### Ketentuan Tugas
Tuliskan ulang dengan tepat bagian teks tentang tuberkulosis di bawah ini, di antara "Mycobacterium tuberculosis is" dan "TB in children.", termasuk kedua bagian tersebut.

Kata kunci: TBC, epidemiologi global, infeksi laten, diagnosis, manajemen, pencegahan,
advokasi

Abstract

Mycobacterium tuberculosis is the leading cause of death worldwide from a single bacterial
pathogen. World Health Organization (WHO) estimates that annually, 1 million children have
TB disease and many more harbor a latent form of infection. However, accurate estimates are
hindered by under-recognition and challenges in diagnosis; to date, an accurate diagnostic test
to confirm TB in children does not exist. TB treatment is lengthy, but outcomes are generally
favorable with timely initiation. As we move toward the End TB Strategy, there is an urgent need
for improved diagnostics and treatment to prevent the unnecessary morbidity and mortality from
TB in children.

Keywords: Tuberculosis, global epidemiology, latent infection, diagnosis, management,


prevention, advocacy

Pendahuluan
Penyakit tuberkulosis (TB) adalah suatu penyakit infeksi kronik yang menyerang hampir semua
organ tubuh manusia dan yang terbanyak adalah paru-paru. Penyakit ini banyak ditemukan di
daerah urban pada tempat tinggal/lingkungan yang padat penduduknya. TB sudah sangat lama
dikenal oleh manusia. Terbukti dari sejarah terdapat adanya penemuan kerusakan tulang vertebra
toraks yang khas untuk penyakit TB tulang dari kerangka yang digali dari kuburan zaman
neolitikum di Heidelberg. Begitu juga penemuan yang berasal dari ukiran-ukiran dinding piramid
di Mesir kuno pada tahun 2.000-4.000 SM. Hipokrates yang hidup pada zaman itu telah
memperkenalkan terminologi pthisis (batuk) yang berasal dari bahasa Yunani dan
menggambarkan adanya penyakit TB paru waktu itu. TB mempunyai pengobatan yang efektif
sudah tersedia dengan lengkap tapi sampai saat ini TB masih tetap menjadi masalah kesehatan
dunia yang utama.

Skenario:
Seorang anak laki-laki usia 5 tahun dibawa ibunya ke dokter karena tidak nafsu makan. Keluhan
disertai batuk ringan, hilang timbul selama >2 minggu. Tidak ada sesak napas. Keluhan disertai
demam ringan hilang timbul, terutama sore hari sejak 1 bulan yang lalu Berat badan turun, anak
tidak nafsu makan sejak 1 bulan lalu.
RPKel: (+) riwayat atopi dalam keluarga. Ibu (+) asma
Kakek meninggal karena sakit paru-paru pada 2 tahun lalu,
Nenek terkena stroke (bed ridden) 1 tahun yang lalu; saat ini sedang batuk ± 1 bulan, sudah
berobat ke klinik terdekat tapi belum sembuh. Pada PF didapatkan kesadaran CM, perawakan
kecil dibandingkan anak seusianya, tampak sakit ringan, tidak sesak nafas.

### Catatan yang Tersedia
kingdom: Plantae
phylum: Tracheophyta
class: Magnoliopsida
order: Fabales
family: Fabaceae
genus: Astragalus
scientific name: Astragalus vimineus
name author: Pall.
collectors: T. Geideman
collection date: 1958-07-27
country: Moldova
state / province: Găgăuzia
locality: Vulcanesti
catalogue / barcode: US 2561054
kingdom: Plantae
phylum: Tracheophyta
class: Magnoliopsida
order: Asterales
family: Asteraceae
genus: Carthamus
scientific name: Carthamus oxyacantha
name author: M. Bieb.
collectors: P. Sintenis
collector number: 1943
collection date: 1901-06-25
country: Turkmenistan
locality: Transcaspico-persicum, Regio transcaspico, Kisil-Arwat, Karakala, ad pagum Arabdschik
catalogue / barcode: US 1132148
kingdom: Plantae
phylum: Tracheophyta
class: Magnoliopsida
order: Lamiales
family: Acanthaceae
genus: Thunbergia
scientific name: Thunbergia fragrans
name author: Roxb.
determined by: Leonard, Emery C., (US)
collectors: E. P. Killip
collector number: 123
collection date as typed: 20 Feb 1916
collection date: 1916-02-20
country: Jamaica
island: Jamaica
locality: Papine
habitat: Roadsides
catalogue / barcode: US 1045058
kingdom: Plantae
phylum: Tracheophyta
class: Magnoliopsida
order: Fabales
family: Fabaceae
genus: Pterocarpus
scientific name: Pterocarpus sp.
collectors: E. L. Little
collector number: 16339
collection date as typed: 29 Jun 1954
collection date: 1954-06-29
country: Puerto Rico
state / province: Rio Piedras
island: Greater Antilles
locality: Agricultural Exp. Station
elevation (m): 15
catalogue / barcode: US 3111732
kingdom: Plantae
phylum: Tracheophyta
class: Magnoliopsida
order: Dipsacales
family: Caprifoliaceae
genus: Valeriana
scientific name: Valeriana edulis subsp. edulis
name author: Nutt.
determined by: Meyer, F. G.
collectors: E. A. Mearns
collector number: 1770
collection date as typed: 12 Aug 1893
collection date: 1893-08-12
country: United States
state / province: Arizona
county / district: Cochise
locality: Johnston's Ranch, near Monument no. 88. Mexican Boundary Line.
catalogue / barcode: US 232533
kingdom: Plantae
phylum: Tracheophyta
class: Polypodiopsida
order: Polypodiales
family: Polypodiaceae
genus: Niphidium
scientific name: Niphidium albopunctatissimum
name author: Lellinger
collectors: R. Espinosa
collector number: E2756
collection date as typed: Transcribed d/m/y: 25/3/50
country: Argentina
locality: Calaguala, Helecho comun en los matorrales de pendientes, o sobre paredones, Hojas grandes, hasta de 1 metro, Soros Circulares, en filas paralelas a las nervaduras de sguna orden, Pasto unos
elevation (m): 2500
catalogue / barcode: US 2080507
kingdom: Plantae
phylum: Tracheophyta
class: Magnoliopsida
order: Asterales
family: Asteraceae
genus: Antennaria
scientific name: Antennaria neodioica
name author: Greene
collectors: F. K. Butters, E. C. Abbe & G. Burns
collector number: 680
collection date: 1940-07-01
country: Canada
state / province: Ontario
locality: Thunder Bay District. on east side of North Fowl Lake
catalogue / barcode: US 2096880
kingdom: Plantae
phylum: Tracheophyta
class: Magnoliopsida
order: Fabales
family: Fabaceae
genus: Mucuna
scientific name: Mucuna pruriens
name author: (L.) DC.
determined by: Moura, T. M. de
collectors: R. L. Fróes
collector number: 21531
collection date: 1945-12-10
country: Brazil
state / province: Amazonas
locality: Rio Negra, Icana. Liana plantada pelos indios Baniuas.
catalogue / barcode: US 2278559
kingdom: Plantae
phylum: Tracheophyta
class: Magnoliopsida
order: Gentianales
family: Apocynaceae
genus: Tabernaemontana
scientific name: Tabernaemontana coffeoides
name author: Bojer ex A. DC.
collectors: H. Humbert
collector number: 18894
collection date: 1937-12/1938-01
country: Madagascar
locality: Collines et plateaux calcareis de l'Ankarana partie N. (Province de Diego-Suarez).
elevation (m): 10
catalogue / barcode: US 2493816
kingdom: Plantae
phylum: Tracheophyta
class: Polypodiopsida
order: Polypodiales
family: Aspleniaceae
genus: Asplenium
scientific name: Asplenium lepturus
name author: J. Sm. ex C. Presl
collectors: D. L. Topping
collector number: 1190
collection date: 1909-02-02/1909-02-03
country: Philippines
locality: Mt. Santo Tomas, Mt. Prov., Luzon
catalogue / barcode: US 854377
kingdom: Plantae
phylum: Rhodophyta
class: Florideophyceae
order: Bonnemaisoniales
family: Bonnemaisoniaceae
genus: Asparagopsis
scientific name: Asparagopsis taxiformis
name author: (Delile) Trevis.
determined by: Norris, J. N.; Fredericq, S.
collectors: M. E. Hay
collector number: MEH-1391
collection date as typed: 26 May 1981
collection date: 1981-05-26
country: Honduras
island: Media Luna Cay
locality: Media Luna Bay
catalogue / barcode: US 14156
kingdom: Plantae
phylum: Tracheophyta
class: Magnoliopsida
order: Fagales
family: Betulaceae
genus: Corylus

### Kolom Jawaban
Mycobacterium tuberculosis is the leading cause of death worldwide from a single bacterial
pathogen. World Health Organization (WHO) estimates that annually, 1 million children have
TB disease and many more harbor a latent form of infection. However, accurate estimates are
hindered by under-recognition and challenges in diagnosis; to date, an accurate diagnostic test
to confirm TB in children does not exist. TB treatment is lengthy, but outcomes are generally
favorable with timely initiation. As we move toward the End TB Strategy, there is an urgent need
for improved diagnostics and treatment to prevent the unnecessary morbidity and mortality from
TB in children.